Your loss manifests itself into every new and existing relationship. For me, I am still trying to manage myself having met a man I care about and how I deal with those feelings. Whether that derives parental loss and fear of losing again or life experiences from way back, these feelings stay with me. Hopefully, they will dissipate over time, with support and understanding.
For those of us who bring new life into the world where other lives have passed on, this unearths a whole series of issues and questions. But none of what I am talking about has not been experienced before, by others all over the world and by generations past, present and future.
It is important to talk to other people that have experienced loss, whether they are loved ones, Counsellors, online help groups or similar. Whatever helps, go with it, regardless of how strange and diverse your choice of tool might be. You never get over a loss but you do learn to manage and re-build your life again. The sadness will always be there, it will just become less raw and overwhelming in nature. I miss my parents more than I can explain in words – who do you go and talk to when things go right or wrong? And who can comfort you more than a parent?

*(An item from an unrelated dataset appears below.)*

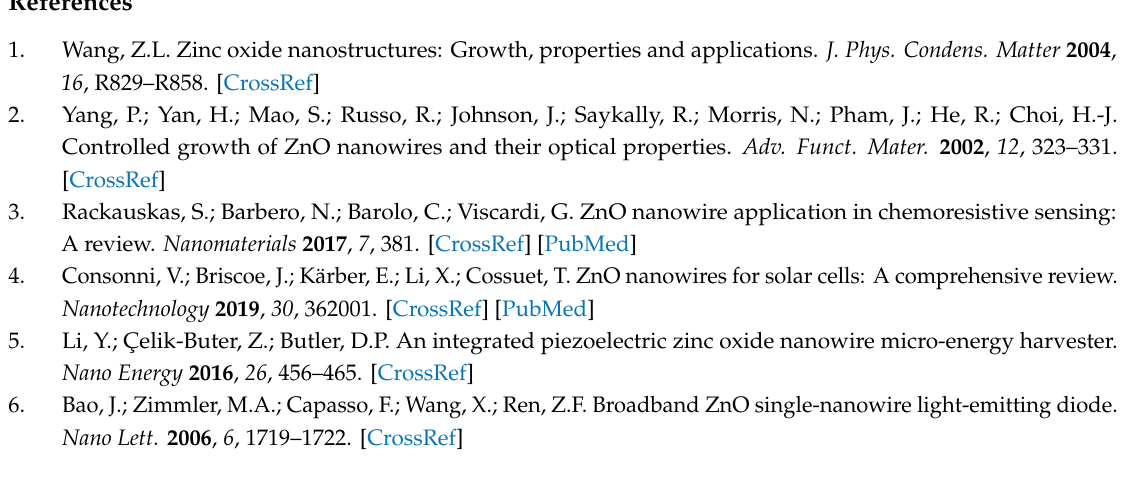
Figure S1: SEM and TEM characterizations of the as-grown ZnO nanowires, Figure S2: PL data of the as-grown ZnO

Sadly I can’t really remember what my mum looked like, in spite of her glorious photographic representation. Knowing her seems like a very long time ago even thought she was my bestest friend for 30 years. I still imagine my father shuffling down my Highgate hallway calling for me: “Pidulka” (strange but true!) “How are you my baby?” expecting him to give me a great big “knuffle” (hug, in Yiddish) and almost squeeze me, dare I say it, to death. My dad would have made a great Jewish ‘Bubba’ (Grandmother). Before my eyes well up I should stop typing. In my personal book of grief “…til death do us part” is not the end. It is the only the beginning as I carry them everywhere I go… and for me personally, that is what gets me through the day.